Abstract: Finite Mixtures of Time-Varying Effect Models with an Application to Smoking Cessation Data (Society for Prevention Research 23rd Annual Meeting)

252 Finite Mixtures of Time-Varying Effect Models with an Application to Smoking Cessation Data

Schedule:
Thursday, May 28, 2015
Regency D (Hyatt Regency Washington)
* noted as presenting author
John J. Dziak, PhD, Research Associate, The Pennsylvania State University, State College, PA
Runze Li, PhD, Full Professor, The Pennsylvania State University, State College, PA
Saul Shiffman, PhD, Professor, University of Pittsburgh, Pittsburgh, PA
Introduction. In studies on nicotine or other drug addiction, participants’ symptoms and psychological states are often assessed at many time points. There is interest in studying heterogeneity among participants in terms of the relationship among these variables, and between these variables and time. Latent class growth modeling (LCGM) and growth mixture modeling are powerful methods for studying this heterogeneity. However, they typically assume a fixed parametric form (linear, quadratic, etc.), for the mean trajectory over time, and assume time-invariant effects of covariates. In contrast, time-varying effect modeling (TVEM) represents the time-varying association between variables flexibly, but often ignores heterogeneity among the participants. A recently developed technique, which we call MixTVEM, combines these approaches. MixTVEM identifies latent classes of individuals with similar coefficient functions across time. Class membership can be predicted by baseline covariates, and also used to predict later outcomes. Here we introduce MixTVEM to prevention scientists and demonstrate its practicality.

Method. A preliminary MixTVEM analysis was done using data from ecological momentary assessments on the process of smoking cessation. The analysis sample consists of 200 adult smokers attempting to quit (Shiffman, 1997) who are assessed at random multiple times per day. We examined heterogeneity of relationships between time, negative affect, and urge to smoke.

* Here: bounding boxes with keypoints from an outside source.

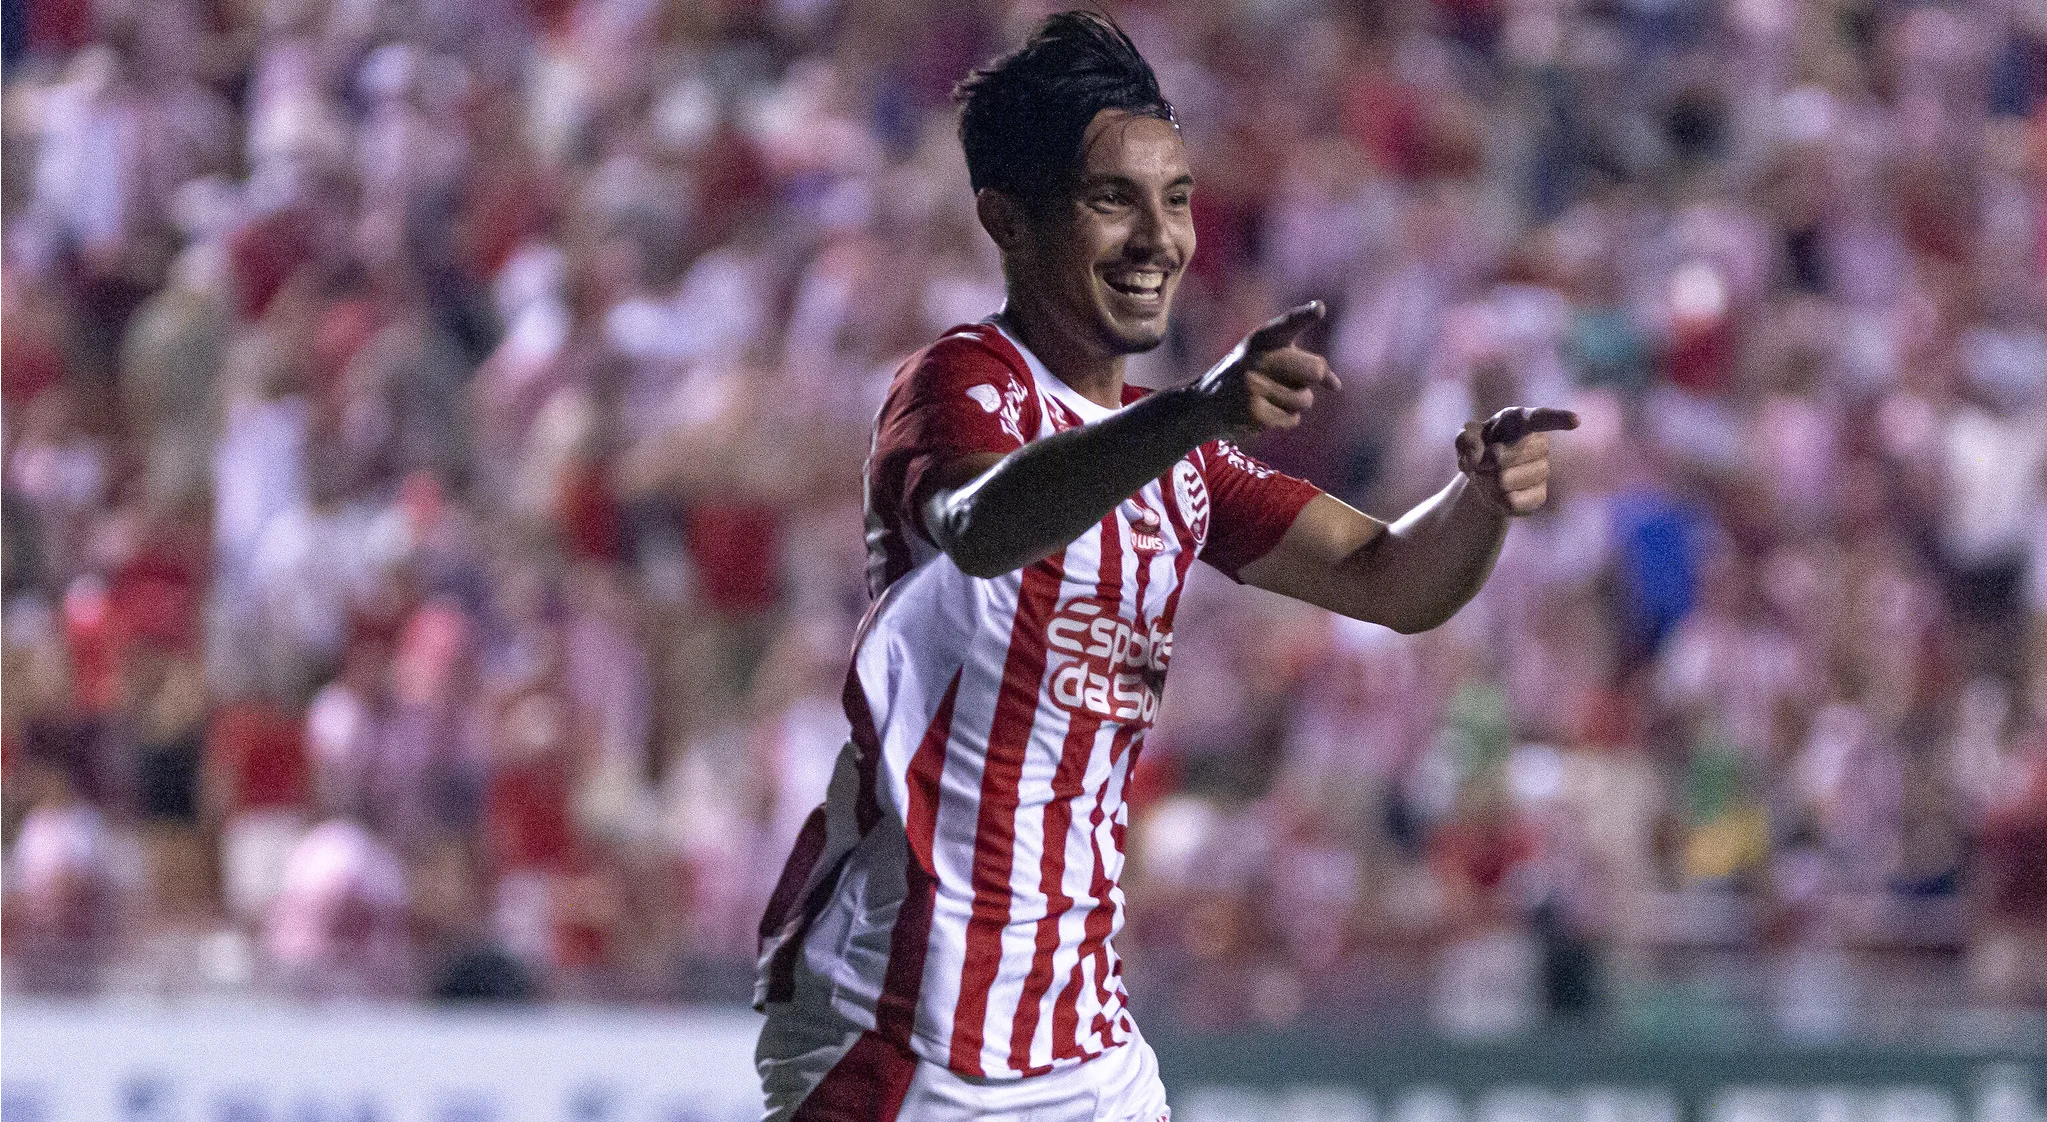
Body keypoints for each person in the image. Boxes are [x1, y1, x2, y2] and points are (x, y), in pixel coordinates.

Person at [752, 12, 1574, 1121]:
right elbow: (986, 525)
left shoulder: (1177, 458)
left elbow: (1391, 580)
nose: (1159, 237)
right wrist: (1191, 412)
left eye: (1176, 197)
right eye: (1111, 200)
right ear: (1008, 218)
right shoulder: (959, 383)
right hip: (904, 1034)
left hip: (1086, 1048)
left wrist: (1478, 502)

Results. In each of three latent classes identified from the data, a nonlinear trajectory of urge to smoke over time was estimated. Higher-urge trajectory class membership appears related to stronger prior addiction and higher relapse risk. A MixTVEM regression of urge to smoke on time-varying negative affect was also performed. In one class, urge to smoke quickly declined, and had a relatively weak relationship with negative affect. In another, the urge to smoke remained high, and was strongly related to negative affect. In the third class, the urge to smoke was moderate on average, but its relationship with negative affect, a known predictor of relapse, sharply increased during the first few days after quit. The increasing coefficient might reflect craving becoming increasingly driven by external stress in these individuals.

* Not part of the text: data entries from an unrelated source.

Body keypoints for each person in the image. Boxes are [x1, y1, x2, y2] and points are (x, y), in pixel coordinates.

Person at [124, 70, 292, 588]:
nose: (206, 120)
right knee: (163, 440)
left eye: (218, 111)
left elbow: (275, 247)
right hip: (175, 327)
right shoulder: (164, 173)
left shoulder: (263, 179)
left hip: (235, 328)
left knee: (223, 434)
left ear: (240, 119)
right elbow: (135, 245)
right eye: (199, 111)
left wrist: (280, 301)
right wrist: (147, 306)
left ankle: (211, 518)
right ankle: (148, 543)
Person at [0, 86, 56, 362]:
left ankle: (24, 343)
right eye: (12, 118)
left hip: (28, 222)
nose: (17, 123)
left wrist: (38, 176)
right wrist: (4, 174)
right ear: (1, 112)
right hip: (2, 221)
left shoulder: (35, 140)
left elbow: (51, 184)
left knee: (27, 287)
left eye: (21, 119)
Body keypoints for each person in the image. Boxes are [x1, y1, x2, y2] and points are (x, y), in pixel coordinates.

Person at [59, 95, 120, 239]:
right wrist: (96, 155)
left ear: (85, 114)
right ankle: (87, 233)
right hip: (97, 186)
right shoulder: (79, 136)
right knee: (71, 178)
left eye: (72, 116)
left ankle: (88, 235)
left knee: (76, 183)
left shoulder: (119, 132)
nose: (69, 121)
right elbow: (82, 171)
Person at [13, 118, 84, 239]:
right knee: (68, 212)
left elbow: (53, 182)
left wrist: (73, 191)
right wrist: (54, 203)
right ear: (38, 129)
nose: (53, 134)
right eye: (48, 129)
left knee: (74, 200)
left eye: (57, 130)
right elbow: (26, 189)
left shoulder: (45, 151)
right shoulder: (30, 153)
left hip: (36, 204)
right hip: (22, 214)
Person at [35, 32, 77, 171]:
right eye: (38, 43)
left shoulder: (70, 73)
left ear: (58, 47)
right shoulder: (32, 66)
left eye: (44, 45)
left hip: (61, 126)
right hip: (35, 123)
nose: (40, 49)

Conclusion. Participants showed heterogeneity in urge and in its relationship to negative affect. A free SAS macro and R function are available from the authors for performing MixTVEM. Improved MixTVEM software for handling within-subject correlation, via an autoregressive moving average structure, is being developed. This may promote improved selection of the number of classes and more accurate estimation of relationships between covariates and class membership.